Are there times you're still wondering why you're with your spouse? Why of all people, you ended up marrying this very person? Well, experts say there's no one to blame but your DNA.
Apparently, study says serendipity may not be completely true, or real. According to researchers, we don't choose our partners by accident, but by how our DNA is arranged.
Experts say that similar genes attract and look for one another. And that's how every love story begins.
Matthew Robinson, a postdoc in the lab of geneticist Peter Visscher at the University of Queensland in Brisbane, Australia, and colleagues conducted the study. They used massive databases where information on human physical and genetic traits are filed.
They used the calculations among more than 24,000 pairs of husbands and wives of European ancestry. Experts learned that there's a "strong statistical correlation" between people’s genetic markers for height and the actual height of their partner.

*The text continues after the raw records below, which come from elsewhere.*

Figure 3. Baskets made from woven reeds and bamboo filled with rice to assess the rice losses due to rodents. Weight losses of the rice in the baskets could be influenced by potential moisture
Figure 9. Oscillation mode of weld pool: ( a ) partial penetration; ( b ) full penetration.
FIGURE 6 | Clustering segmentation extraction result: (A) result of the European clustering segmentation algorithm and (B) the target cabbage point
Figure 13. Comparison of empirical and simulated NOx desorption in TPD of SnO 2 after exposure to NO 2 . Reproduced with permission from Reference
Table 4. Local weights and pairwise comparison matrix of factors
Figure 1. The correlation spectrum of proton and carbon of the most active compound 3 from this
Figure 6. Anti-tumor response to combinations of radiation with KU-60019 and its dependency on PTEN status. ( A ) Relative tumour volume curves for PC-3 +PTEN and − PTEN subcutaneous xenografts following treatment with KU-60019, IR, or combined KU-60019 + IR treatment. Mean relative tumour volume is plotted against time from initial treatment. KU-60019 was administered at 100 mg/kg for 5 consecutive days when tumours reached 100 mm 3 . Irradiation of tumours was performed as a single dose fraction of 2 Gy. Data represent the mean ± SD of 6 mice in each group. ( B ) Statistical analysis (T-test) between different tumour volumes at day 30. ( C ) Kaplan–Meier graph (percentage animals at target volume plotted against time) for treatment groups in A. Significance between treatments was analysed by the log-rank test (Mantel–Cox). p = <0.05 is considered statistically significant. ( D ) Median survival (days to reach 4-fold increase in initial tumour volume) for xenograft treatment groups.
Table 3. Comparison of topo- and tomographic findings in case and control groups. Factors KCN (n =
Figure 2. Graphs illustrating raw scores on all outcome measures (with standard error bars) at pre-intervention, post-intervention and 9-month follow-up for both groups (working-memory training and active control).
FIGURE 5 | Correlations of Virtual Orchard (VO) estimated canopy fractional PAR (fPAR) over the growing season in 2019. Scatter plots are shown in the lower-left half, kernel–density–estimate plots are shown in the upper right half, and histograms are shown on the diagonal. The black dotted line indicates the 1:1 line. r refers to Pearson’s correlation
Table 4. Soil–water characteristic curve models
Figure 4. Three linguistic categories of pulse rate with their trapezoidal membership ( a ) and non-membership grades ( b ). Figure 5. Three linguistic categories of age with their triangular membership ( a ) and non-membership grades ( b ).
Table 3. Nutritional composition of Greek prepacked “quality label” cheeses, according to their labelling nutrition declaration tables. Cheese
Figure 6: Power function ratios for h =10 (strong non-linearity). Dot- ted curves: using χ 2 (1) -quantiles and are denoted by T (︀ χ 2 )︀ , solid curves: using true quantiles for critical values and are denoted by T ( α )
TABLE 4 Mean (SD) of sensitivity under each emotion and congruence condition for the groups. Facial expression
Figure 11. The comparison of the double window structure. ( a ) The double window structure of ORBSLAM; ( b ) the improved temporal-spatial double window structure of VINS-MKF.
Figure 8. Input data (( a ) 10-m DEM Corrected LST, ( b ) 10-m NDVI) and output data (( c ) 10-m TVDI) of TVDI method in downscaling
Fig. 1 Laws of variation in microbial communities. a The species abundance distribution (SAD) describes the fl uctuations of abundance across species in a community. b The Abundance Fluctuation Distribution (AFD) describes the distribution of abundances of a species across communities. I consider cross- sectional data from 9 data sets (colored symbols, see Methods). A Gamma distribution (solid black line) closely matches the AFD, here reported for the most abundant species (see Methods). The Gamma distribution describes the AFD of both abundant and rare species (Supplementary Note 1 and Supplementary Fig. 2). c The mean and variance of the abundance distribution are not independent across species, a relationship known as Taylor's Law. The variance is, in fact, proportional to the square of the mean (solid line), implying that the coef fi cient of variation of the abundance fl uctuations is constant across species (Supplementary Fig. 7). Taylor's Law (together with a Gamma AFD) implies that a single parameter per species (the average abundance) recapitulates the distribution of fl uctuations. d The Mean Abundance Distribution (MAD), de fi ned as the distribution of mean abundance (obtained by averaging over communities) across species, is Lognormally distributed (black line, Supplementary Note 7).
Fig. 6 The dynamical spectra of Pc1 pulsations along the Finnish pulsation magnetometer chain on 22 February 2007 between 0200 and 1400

Meaning, people had actively chosen partners with similar genes to themselves. The study
is published in Nature Human Behaviour.
As part of the study, the researchers also used assortative mating in other traits, such as years of education. They gathered information from 7780 couples in a U.K. database.
They looked for the connection of genetic markers linked to years of education, and found a strong correlation.
However, it doesn't mean that people choose partners based on years of education, but select the ones with similar interests, which are associated with level of education, Robinson says.
The results suggest that mate choice “affects the genomic architecture of traits in humans,” Robinson reported in the paper. Meaning, choosing a partner with similar genes strengthens the likelihood of acquiring a trait, whether it’s a disease such as schizophrenia or a physical trait, such as height.